* **Page excerpt**:

From: Olivier Scalbert on
Ludovic Brenta wrote:
> Georg Bauhaus wrote on comp.lang.ada:
>> Georg Bauhaus schrieb:
>>
>>> Ludovic Brenta schrieb:
>>>> Apparently, passing unconstrained strings to procedure Write involves
>>>> allocations on the secondary stack which account for 20% of the entire
>>>> execution time. That's hot spot #1.
>>> Indeed, and this particular hot spot had been cooled down twice:
>>> Step 1 - we replaced Bounded_String with our own Bounded_String
>>> Step 2 - we replaced this new Bounded_String with plain
>>> constrained strings of suitable fixed length (using generics)
>> I should add that the current program spends much of its time
>> in equality comparison of fragment strings,
>> and then some in the hash function.
>> So not only are the bounded_strings gone;
>> Jonathan has also contributed a highly efficient hashing
>> function and a cute string equality function.
>>
>> (As mentioned, to actually see the effects (of the current
>> program), String_Fragments."=" should be a renaming of Equals.
>> Operator subprograms seem to confuse the profiling programs,
>> or am I missing some setting?)
>
> So I gather that Olivier was profiling an old version of the program.
> Correct?
>
> --
> Ludovic Brenta.

Ooops, sorry for that ...

Today I can provide profile for the last version on:
- 32 bits - Intel(R) Core(TM)2 Quad CPU Q9300 @ 2.50GHz - gcc
version 4.3.3 (Ubuntu 4.3.3-5ubuntu4)
- 64 bits - AMD Athlon(tm) 64 Processor 3000+ - gcc version 4.3.4
(Debian 4.3.4-1)

Can it help ?

* **Record extracts**:
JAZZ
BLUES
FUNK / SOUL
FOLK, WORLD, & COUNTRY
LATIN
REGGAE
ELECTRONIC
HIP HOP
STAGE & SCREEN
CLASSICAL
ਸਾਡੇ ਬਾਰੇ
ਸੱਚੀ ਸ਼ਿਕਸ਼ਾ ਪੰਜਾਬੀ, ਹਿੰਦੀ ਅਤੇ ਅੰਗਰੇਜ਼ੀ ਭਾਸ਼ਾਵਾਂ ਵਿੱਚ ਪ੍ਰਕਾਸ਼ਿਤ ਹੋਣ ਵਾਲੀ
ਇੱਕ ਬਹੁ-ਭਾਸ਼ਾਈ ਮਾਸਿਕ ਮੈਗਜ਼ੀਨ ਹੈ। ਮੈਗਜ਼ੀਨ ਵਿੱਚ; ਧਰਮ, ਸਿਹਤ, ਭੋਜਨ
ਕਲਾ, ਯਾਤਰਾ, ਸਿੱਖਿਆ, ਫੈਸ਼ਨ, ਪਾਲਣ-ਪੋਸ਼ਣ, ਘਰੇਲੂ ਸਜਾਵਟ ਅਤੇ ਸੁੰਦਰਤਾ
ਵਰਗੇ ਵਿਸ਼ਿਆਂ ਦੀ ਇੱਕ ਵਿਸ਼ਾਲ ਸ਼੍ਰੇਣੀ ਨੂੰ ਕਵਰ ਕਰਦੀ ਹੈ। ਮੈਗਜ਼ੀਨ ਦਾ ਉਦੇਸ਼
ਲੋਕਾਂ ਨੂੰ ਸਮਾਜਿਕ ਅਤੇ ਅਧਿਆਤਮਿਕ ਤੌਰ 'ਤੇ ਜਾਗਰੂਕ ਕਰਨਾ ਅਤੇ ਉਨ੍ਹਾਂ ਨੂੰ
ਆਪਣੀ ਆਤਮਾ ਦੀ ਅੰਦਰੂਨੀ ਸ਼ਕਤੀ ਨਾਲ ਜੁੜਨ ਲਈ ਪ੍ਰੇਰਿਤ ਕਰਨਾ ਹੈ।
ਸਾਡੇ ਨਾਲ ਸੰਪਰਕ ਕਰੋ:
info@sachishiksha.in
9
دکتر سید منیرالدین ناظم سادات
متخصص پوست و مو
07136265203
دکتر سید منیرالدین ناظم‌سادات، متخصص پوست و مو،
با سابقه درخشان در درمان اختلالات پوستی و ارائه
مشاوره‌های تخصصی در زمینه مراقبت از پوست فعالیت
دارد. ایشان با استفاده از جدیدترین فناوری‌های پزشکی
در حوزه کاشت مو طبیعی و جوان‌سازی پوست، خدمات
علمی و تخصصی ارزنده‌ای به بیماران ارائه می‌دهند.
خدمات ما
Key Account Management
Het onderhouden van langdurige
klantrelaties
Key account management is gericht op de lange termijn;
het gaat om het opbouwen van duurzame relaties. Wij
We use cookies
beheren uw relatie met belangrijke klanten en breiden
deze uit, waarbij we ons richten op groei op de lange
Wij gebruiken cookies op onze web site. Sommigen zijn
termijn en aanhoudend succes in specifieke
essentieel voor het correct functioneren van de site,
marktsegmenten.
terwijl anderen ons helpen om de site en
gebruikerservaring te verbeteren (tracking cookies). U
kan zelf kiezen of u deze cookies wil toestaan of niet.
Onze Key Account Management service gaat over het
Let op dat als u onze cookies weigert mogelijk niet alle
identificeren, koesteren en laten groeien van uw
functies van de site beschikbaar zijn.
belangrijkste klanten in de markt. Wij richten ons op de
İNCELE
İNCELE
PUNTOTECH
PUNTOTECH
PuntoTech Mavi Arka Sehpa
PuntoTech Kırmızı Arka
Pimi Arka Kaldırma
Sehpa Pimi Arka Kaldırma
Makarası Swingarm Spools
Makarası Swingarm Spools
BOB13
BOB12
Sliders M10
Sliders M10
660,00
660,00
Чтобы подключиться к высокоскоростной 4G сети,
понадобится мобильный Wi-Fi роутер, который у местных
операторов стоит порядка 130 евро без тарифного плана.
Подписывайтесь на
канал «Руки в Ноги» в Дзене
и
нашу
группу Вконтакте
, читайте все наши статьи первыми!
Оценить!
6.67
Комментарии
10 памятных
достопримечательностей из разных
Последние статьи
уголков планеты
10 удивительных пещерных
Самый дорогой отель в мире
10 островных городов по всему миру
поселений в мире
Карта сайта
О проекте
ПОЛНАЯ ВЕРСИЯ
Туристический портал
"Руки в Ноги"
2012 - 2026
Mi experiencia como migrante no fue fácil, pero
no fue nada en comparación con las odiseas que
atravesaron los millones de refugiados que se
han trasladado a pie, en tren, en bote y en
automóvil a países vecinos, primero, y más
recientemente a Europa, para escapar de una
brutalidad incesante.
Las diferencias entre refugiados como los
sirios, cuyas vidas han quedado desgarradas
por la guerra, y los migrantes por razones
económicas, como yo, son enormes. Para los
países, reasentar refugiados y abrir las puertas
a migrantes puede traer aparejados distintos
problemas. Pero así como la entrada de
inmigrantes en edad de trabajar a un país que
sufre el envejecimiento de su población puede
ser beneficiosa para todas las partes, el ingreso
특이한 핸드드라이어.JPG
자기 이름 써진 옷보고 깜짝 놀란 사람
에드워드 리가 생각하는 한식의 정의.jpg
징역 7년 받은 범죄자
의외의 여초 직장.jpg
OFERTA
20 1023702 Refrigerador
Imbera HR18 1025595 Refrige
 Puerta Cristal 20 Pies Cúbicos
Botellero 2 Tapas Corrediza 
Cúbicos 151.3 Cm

* **Instruction 1**:
Answer these from the thread:
(a) What share of the entire execution time do the secondary stack allocations account for?
(b) In Step 2, what replaced the new Bounded_String?
(c) Which processor is listed for the 64-bit profile?
* **Instruction 2**:
Rewrite the stretch of the thread from "Ooops, sorry for" through "(Debian 4.3.4-1)", putting "latest" in place of "last".

* **Task output 1**:
(a) 20%
(b) Plain constrained strings of suitable fixed length, using generics
(c) AMD Athlon(tm) 64 Processor 3000+

* **Task output 2**:
Ooops, sorry for that ...

Today I can provide profile for the latest version on:
- 32 bits - Intel(R) Core(TM)2 Quad CPU Q9300 @ 2.50GHz - gcc
version 4.3.3 (Ubuntu 4.3.3-5ubuntu4)
- 64 bits - AMD Athlon(tm) 64 Processor 3000+ - gcc version 4.3.4
(Debian 4.3.4-1)